• _THE TASK_:
Could you set down exactly the lines in the records below between the line holding "### [SD Card" and the line holding "- <b>Area Code:</b> J", inclusive?

[Opening RECORDS FOR THE TASK section]

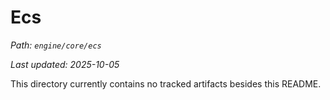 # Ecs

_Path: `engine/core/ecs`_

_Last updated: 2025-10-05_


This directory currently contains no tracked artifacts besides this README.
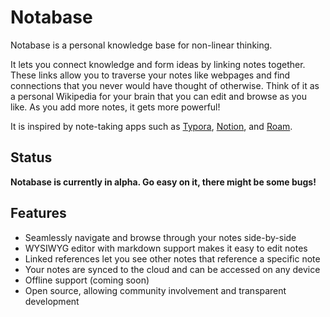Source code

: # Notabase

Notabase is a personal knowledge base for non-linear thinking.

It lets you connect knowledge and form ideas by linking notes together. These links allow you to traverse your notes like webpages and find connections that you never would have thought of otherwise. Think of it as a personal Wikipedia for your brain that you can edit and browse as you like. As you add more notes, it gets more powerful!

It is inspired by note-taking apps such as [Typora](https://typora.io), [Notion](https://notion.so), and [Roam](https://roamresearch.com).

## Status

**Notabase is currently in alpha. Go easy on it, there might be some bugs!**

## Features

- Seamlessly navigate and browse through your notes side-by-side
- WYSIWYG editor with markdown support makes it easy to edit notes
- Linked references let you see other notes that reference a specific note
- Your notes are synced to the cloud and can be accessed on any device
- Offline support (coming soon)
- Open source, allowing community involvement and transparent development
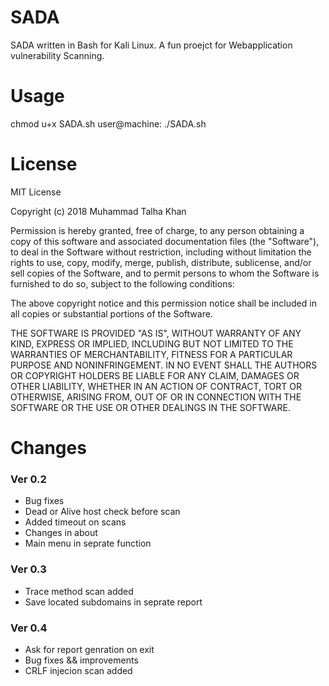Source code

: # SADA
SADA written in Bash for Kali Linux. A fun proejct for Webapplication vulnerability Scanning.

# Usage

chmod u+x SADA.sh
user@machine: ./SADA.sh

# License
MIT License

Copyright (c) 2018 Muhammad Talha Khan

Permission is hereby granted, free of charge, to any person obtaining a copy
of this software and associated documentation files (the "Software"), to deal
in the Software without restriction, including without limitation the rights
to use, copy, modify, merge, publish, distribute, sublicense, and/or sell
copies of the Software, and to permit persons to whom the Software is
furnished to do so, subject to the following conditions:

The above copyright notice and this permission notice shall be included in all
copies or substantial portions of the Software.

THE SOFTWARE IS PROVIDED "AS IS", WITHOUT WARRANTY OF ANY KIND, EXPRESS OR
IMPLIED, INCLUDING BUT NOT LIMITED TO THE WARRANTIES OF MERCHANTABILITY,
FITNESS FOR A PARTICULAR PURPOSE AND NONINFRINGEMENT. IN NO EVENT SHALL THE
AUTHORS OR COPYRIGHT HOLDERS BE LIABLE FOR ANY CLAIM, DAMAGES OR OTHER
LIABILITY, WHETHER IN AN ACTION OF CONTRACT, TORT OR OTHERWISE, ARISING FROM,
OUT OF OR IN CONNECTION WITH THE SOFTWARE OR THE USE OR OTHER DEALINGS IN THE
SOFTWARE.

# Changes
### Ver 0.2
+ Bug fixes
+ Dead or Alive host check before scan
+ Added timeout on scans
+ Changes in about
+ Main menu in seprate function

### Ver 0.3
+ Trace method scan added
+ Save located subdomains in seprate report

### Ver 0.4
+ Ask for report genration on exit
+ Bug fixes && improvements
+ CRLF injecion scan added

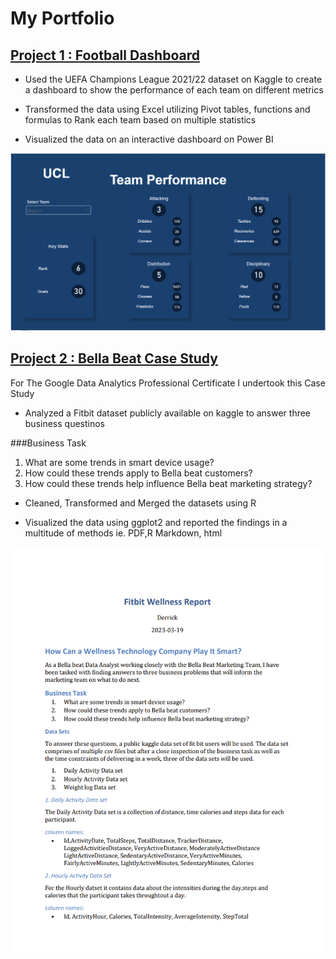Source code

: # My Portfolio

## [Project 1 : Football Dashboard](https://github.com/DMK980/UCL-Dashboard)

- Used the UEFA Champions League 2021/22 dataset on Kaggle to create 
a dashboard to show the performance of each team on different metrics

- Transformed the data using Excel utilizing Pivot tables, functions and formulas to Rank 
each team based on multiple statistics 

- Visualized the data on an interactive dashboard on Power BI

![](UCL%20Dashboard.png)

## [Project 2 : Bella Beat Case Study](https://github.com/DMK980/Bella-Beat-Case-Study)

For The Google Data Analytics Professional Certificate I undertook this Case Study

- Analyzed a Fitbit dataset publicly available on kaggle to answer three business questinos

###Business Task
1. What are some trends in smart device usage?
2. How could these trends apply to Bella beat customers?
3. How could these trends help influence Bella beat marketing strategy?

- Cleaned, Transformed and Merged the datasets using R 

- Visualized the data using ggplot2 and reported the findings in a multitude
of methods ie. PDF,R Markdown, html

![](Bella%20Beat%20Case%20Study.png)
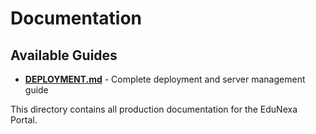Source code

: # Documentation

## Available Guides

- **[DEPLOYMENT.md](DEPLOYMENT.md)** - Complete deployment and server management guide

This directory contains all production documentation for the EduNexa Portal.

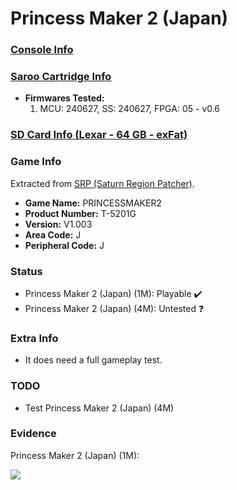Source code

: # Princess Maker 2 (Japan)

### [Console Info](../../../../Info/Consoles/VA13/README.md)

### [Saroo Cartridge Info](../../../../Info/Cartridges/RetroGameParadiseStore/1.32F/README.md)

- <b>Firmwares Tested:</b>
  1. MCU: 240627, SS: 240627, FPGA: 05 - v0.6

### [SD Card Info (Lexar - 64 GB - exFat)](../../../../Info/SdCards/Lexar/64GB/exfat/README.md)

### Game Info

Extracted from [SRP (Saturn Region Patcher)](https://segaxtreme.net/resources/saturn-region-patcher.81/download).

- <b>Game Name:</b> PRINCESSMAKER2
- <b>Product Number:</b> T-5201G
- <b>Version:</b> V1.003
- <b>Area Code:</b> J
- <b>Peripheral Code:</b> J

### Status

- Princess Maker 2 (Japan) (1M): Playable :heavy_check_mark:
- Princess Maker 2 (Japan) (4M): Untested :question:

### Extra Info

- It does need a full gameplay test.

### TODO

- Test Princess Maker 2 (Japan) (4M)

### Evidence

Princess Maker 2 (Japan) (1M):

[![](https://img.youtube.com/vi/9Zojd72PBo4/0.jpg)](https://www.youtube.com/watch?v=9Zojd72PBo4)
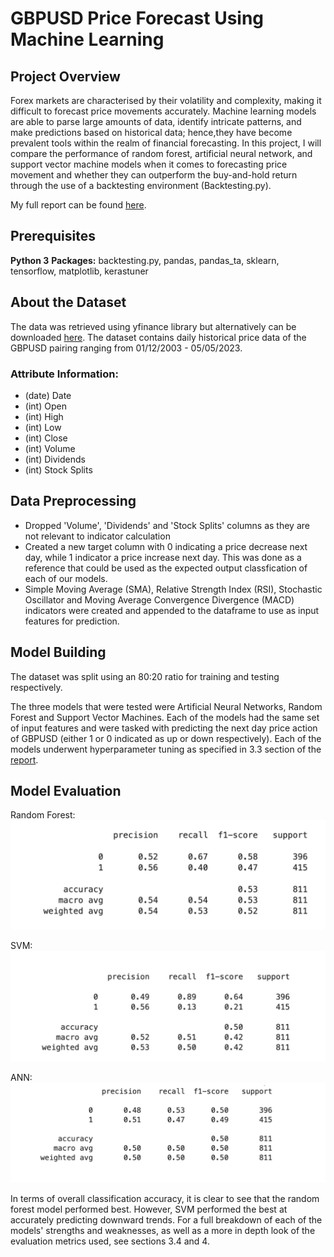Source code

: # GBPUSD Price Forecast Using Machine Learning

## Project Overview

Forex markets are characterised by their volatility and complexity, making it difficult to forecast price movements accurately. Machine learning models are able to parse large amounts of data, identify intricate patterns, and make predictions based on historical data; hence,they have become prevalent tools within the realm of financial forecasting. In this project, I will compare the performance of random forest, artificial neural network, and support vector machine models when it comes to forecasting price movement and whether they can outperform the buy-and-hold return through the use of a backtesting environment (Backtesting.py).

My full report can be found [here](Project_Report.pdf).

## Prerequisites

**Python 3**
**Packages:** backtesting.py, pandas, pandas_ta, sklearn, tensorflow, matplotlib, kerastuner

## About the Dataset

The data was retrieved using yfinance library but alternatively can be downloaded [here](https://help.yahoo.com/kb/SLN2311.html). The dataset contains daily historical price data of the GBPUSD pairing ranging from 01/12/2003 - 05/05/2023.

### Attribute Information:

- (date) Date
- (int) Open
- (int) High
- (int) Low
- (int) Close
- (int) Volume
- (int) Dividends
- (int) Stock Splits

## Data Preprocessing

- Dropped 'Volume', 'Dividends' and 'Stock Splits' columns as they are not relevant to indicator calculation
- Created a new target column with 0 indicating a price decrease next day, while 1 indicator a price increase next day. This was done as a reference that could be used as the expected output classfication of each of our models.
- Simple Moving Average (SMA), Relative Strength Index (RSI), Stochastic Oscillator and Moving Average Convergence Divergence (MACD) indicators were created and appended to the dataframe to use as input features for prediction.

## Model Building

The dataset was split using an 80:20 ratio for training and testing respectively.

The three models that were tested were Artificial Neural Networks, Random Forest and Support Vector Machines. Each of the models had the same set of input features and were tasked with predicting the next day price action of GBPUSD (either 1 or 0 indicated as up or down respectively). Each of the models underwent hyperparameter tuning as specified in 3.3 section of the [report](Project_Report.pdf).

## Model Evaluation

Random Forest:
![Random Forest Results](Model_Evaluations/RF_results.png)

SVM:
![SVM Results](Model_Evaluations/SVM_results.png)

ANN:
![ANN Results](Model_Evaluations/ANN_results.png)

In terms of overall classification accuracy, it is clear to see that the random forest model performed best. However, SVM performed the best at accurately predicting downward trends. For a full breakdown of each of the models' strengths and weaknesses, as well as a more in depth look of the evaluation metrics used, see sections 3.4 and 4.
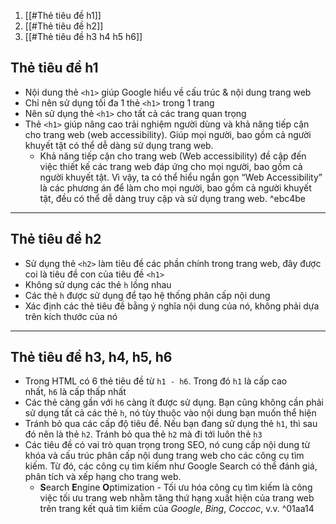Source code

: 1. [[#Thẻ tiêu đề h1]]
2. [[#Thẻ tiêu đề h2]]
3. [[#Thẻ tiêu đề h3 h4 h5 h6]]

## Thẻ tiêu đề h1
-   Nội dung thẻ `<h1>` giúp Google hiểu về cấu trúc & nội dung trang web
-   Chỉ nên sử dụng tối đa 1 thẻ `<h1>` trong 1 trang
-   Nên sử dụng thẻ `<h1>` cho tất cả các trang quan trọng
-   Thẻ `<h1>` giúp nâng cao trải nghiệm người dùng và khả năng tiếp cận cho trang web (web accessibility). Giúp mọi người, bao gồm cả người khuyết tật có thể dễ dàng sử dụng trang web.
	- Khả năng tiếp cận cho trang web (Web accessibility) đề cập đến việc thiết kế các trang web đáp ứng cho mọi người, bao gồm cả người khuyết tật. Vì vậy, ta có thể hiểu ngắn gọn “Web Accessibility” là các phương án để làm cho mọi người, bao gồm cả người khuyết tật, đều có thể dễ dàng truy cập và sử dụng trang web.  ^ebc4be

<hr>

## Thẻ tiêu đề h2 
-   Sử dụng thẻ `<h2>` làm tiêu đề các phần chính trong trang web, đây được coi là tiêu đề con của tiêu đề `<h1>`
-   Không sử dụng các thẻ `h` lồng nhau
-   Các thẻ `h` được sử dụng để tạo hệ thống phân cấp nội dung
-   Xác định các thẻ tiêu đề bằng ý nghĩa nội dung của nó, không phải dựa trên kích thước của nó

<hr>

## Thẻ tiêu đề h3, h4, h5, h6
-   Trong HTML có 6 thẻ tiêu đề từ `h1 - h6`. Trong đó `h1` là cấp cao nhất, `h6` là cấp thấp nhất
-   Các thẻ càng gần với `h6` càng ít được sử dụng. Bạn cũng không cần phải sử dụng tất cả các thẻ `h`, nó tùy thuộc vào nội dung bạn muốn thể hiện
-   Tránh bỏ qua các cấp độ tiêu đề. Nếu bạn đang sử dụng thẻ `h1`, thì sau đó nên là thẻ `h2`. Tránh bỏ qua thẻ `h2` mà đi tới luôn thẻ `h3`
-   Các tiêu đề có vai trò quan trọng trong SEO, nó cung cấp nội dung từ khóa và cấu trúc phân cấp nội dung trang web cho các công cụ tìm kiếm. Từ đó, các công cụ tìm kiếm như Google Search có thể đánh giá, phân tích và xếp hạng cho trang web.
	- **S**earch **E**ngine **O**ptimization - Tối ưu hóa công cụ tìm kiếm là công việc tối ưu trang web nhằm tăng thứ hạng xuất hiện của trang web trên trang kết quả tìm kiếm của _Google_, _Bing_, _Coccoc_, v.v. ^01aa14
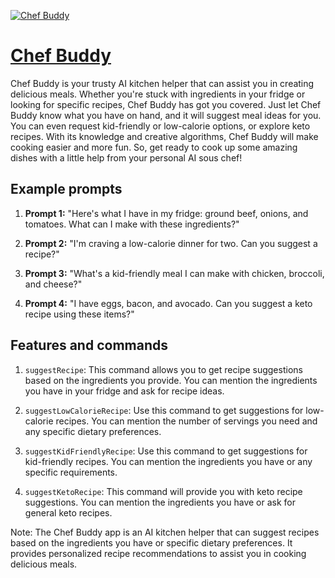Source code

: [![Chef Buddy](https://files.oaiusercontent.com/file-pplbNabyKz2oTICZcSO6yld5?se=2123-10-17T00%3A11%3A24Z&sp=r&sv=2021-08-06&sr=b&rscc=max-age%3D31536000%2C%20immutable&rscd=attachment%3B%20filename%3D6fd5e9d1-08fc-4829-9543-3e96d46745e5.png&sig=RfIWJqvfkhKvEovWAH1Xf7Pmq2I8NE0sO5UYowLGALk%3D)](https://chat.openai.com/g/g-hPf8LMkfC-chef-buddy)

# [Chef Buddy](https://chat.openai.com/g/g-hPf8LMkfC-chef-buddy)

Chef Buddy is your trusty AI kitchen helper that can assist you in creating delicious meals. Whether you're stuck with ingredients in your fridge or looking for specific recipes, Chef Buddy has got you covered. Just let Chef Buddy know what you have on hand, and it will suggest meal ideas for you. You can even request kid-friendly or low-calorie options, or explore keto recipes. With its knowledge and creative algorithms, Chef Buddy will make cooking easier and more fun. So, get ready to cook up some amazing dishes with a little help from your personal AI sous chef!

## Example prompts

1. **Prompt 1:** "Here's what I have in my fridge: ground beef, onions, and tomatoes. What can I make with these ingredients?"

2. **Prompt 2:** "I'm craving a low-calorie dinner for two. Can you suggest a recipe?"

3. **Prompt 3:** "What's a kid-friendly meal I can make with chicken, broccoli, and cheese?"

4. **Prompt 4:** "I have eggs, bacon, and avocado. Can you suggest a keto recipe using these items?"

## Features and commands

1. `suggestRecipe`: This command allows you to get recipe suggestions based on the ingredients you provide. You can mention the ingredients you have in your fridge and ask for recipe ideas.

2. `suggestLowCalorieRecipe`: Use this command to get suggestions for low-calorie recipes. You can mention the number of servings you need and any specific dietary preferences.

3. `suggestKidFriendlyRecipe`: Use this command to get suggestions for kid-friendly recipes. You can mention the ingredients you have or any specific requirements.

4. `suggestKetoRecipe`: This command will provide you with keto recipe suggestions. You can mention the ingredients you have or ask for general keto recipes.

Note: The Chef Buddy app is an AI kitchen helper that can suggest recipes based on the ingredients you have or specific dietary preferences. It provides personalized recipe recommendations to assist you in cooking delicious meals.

[Closing RECORDS FOR THE TASK section]

• _TASK RESULT_:
### [SD Card Info (Lexar - 64 GB - exFat)](../../../../Info/SdCards/Lexar/64GB/exfat/README.md)

### Game Info

Extracted from [SRP (Saturn Region Patcher)](https://segaxtreme.net/resources/saturn-region-patcher.81/download).

- <b>Game Name:</b> PRINCESSMAKER2
- <b>Product Number:</b> T-5201G
- <b>Version:</b> V1.003
- <b>Area Code:</b> J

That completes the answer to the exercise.